Lessons from Europe: We’re doing it wrong

In the last post, I shared some of the differences between the pedestrian experience in Seattle and the experience in the British Isles and Paris. While I do believe the urban experience in Europe is better overall than that in Seattle, I don’t think the reasons for that are sidewalks or mixed use or greenways or any of the common urban discussion topics in Seattle.

While Europe suffers as much, if not more than us, by having given up streets that were once used by everyone to be for cars only, the fact that Seattle’s roadways are at least twice as wide as the back streets of Paris already puts us at a huge disadvantage in terms of the pedestrian experience.

Compact street in Edinburgh

Compact, pedestrian oriented street in Edinburgh

European town centers were built well before cars existed and this pedestrian-centered mode of development puts destinations close to each other and makes walking the most convenient way to get around. Paris isn’t a great city for pedestrians just because it has sidewalks.

Many European cities also have extensive and well-used transit systems and they are also an essential part of the transportation network. But London didn’t become a great city by building a great underground network first. It became a great city that required a great transportation system.

A dedicated contingent of Seattlites fighting for bus service, sidewalks, and other urban amenities will never make Seattle a great city. To improve the transportation network here, Seattle could spend $4.5 billion to put sidewalks on every block. But providing amenities for walking doesn’t in itself create a great place to walk. We would be better served by investing in development to build shops in proximity to people and providing housing for people to support the shops.

Parisians on the Seine

Parisians on the Seine at sunset

The answer isn’t density, however – that’s too imprecise a word. Density can mean 40 story towers with 80 feet wide streets in between. Density is only successful when it supports compactness. Compactness can mean narrow streets and narrow sidewalks, an ideal of the urban landscape that may be hard for Seattle to implement today.

But until we begin to value the spaces that keep us farther from the places we want to go, walkers will continue to be delayed and deterred by places that provide no value to the pedestrian.
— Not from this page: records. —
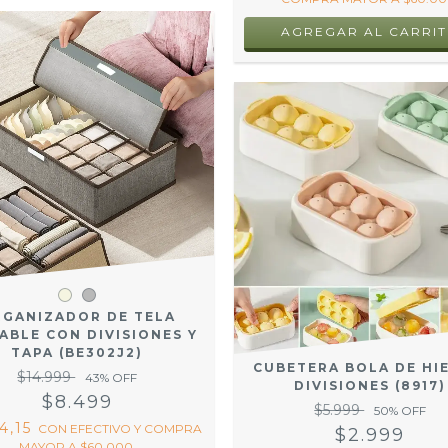
AGREGAR AL CARRI
GANIZADOR DE TELA
ABLE CON DIVISIONES Y
TAPA (BE302J2)
CUBETERA BOLA DE HI
$14.999
43
% OFF
DIVISIONES (8917)
$8.499
$5.999
50
% OFF
4,15
CON
EFECTIVO Y COMPRA
$2.999
MAYOR A $60.000.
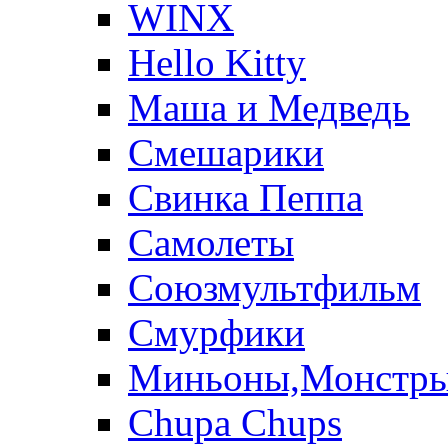
WINX
Hello Kitty
Маша и Медведь
Смешарики
Свинка Пеппа
Самолеты
Союзмультфильм
Смурфики
Миньоны,Монстр
Chupa Chups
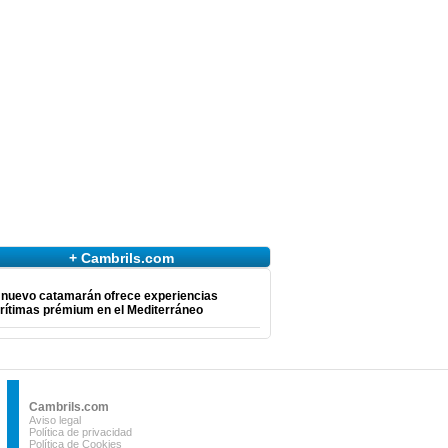
+ Cambrils.com
 nuevo catamarán ofrece experiencias
rítimas prémium en el Mediterráneo
Cambrils.com
Aviso legal
Política de privacidad
Política de Cookies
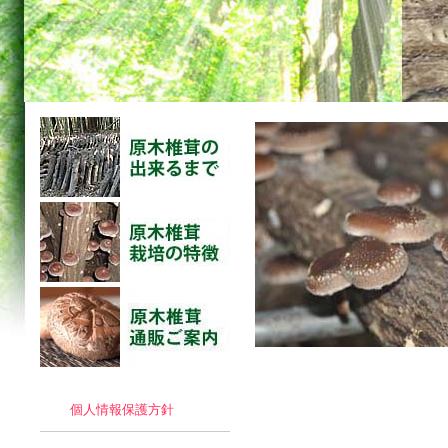
個人情報保護方針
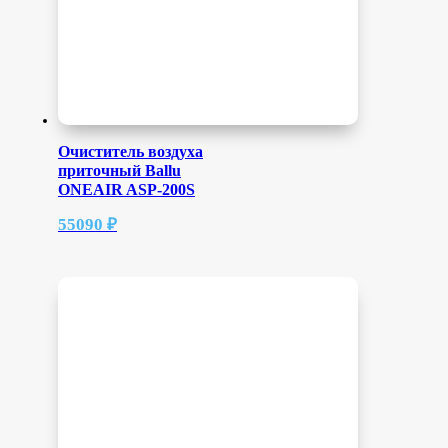
Очиститель воздуха
приточный Ballu
ONEAIR ASP-200S
55090
₽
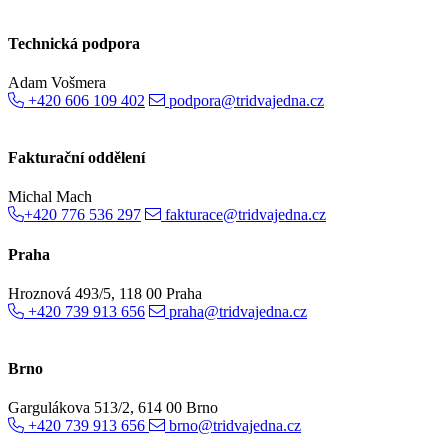
Technická podpora
Adam Vošmera
+420 606 109 402
podpora@tridvajedna.cz
Fakturační oddělení
Michal Mach
+420 776 536 297
fakturace@tridvajedna.cz
Praha
Hroznová 493/5, 118 00 Praha
+420 739 913 656
praha@tridvajedna.cz
Brno
Gargulákova 513/2, 614 00 Brno
+420 739 913 656
brno@tridvajedna.cz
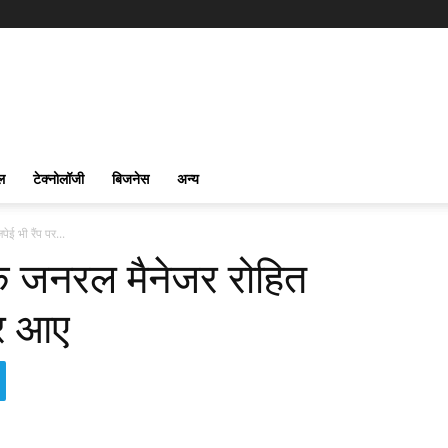
ल
टेक्नोलॉजी
बिजनेस
अन्य
ेई भी रैंप पर...
 के जनरल मैनेजर रोहित
जर आए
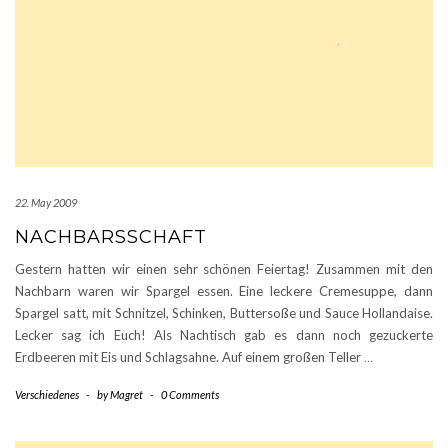
22. May 2009
NACHBARSSCHAFT
Gestern hatten wir einen sehr schönen Feiertag! Zusammen mit den
Nachbarn waren wir Spargel essen. Eine leckere Cremesuppe, dann
Spargel satt, mit Schnitzel, Schinken, Buttersoße und Sauce Hollandaise.
Lecker sag ich Euch! Als Nachtisch gab es dann noch gezuckerte
Erdbeeren mit Eis und Schlagsahne. Auf einem großen Teller
…
Verschiedenes
-
by
Magret
-
0 Comments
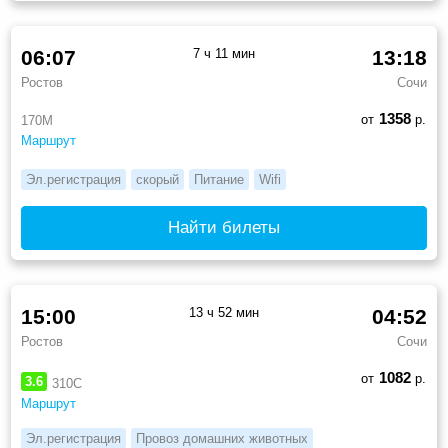
06:07
7 ч 11 мин
13:18
Ростов
Сочи
1358
от
р.
170М
Маршрут
Эл.регистрация
скорый
Питание
Wifi
Найти билеты
15:00
13 ч 52 мин
04:52
Ростов
Сочи
1082
от
р.
3.6
310С
Маршрут
Эл.регистрация
Провоз домашних животных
We can look to root out obstacles to compactness and anything that deadens the streetscape and keeps people off the street. Space-eating parking lots, large towers with giant underground parking garages, and abandoned storefronts all undermine a pedestrian-friendly urban area and keep people from enjoying our public squares.

With funding for alternative modes of transportation being cut in the latest national transportation bill, supporters of walking, biking, and riding have suffered a defeat. But this is an opportunity to realize that to create a great pedestrian environment, the path of least resistance isn’t convincing people to think that they want it. The solution is creating a place where people demand it.